▸ Written exercise A:
In the post on banking bonuses, which two banks are most commonly mentioned as hiring aggressively?
▸ Written exercise B:
Please carry on the post on banking bonuses from its final sentence.

Posts Tagged ‘London’

Bonuses

April 9, 2010

People misunderstand bonuses. They resent them, too, but there again I resent Ant and Dec, I don’t think they should be banned (although perhaps taxed out of existence?)

I think the best way to tackle this subject is with some numbers, since facts always seem to be a bit lacking in the bonus debate. My salary is just under £75,000 per year. As long as I stay employed I can count on that, and that is the number I would be appraised on for credit-worthiness and so on. It is, I think, very high and is almost £30,000 higher than the average London salary for someone of my age and qualifications. I am always flabbergasted when I see it written down. I have never really overcome my childhood sense of money, when £1,000 seemed unimaginable. Given that when I grew up my parents were poor, money has become something which is both special and yet strangely unreal. Money, most of all, means freedom from worry.

One of the bizarre ironies of the credit crunch is that my salary was a lot less a year ago. Yup, you got it, banking is one of the few (perhaps only) industry to increase salaries in the face of the global downturn. There are a number of reasons for this.

First, some banks have been trying to take advantage of the situation and have been hiring aggressively. Barclays Capital and Nomura are the most commonly mentioned names here, but there are others. Meanwhile, organisations such as RBS and UBS have been desperately been trying to keep hold of their staff.

This has forced those organisations on the defence to increase salaries in order to keep people, and those who are poaching to offer above-market salaries. This doesn’t just apply to the superstars, but to everyone. Need a good replacement for that person who has just departed from your team? Try RBS. In turn, those organisations that are losing people will probably do a salary review and decide they need to increase salaries across the board. Those that have been poaching people will need to do the same thing – it’s not good to poach someone and then have them paid more than their peers.

Second, banks have pre-empted bonus taxes by increasing base salary. The idea is they will pay less bonus but keep people’s total compensation at the same level. So bonus taxes may well decrease bonuses, but they do cause wage inflation.

Combined, some people have done very nicely from the credit crunch; and in the light of honesty I have to number myself amongst them. Others, though, have lost their jobs (employment within the industry is still much lower) or been largely unaffected, so the love has not been shared as equally as some may indicate.

Finally, people have grown much more wary of stock options (typically forming a large portion of the bonus) since stock options in Bear Stearns and Lehman turned to dust.

▸ Dataset section:

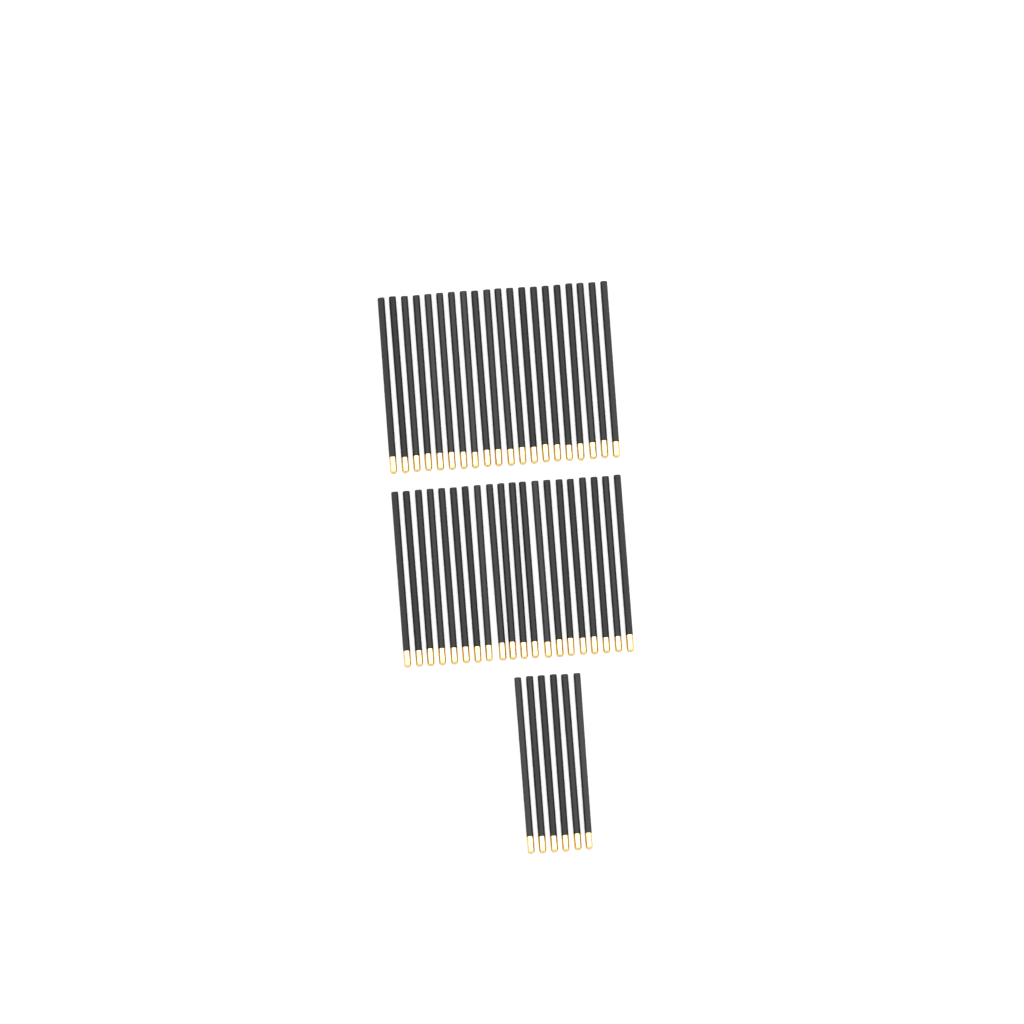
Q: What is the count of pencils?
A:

▸ Final result A:
Barclays Capital and Nomura.

▸ Final result B:
On top of that base salary, my employer may choose to pay me a bonus. While no doubt I am extremely loveable, this is not a present. Nor is it a performance bonus in the traditional sense, i.e. something which is correlated to pre-agreed targets. If I do well, my department does well, my division does well and the entire business does well, then the bonus will be at its maximum. However, the employer also has a certain amount of discretion: they may not pay a bonus at all if the organisation needs to conserve cash, or they may prefer one person if their individual performance demands it, or if it is felt they may leave. There is no strict formula. Plus, the firm pays by accumulating a bonus pot over the course of the year (i.e. stashing away money from their revenue), so the pot is shared – one person gets more, then logically another gets less. Typically a zero (a donut) is a polite indication that you are no longer welcome and should consider employment elsewhere, unless the firm is doing badly, in which case everyone gets a zero.

My bonus is in the 20% to 30% of my base salary. For senior people, their bonuses will be many times their base salary.

Base+bonus = total compensation. Banks never speak in terms of the two separately. Nor does the taxman. An increase in base may even mean a decrease in bonus in order to prevent the total compensation increasing too sharply.

Put it this way: bonuses allow my employer to cut my salary. One year I may be paid one amount, the next that could be cut dramatically, the year after it may increase dramatically. The more senior the individual, the greater the proportion of their salary is in the form of a bonus, which in turn means more flexibility an employer has to trim their compensation down to the minimum.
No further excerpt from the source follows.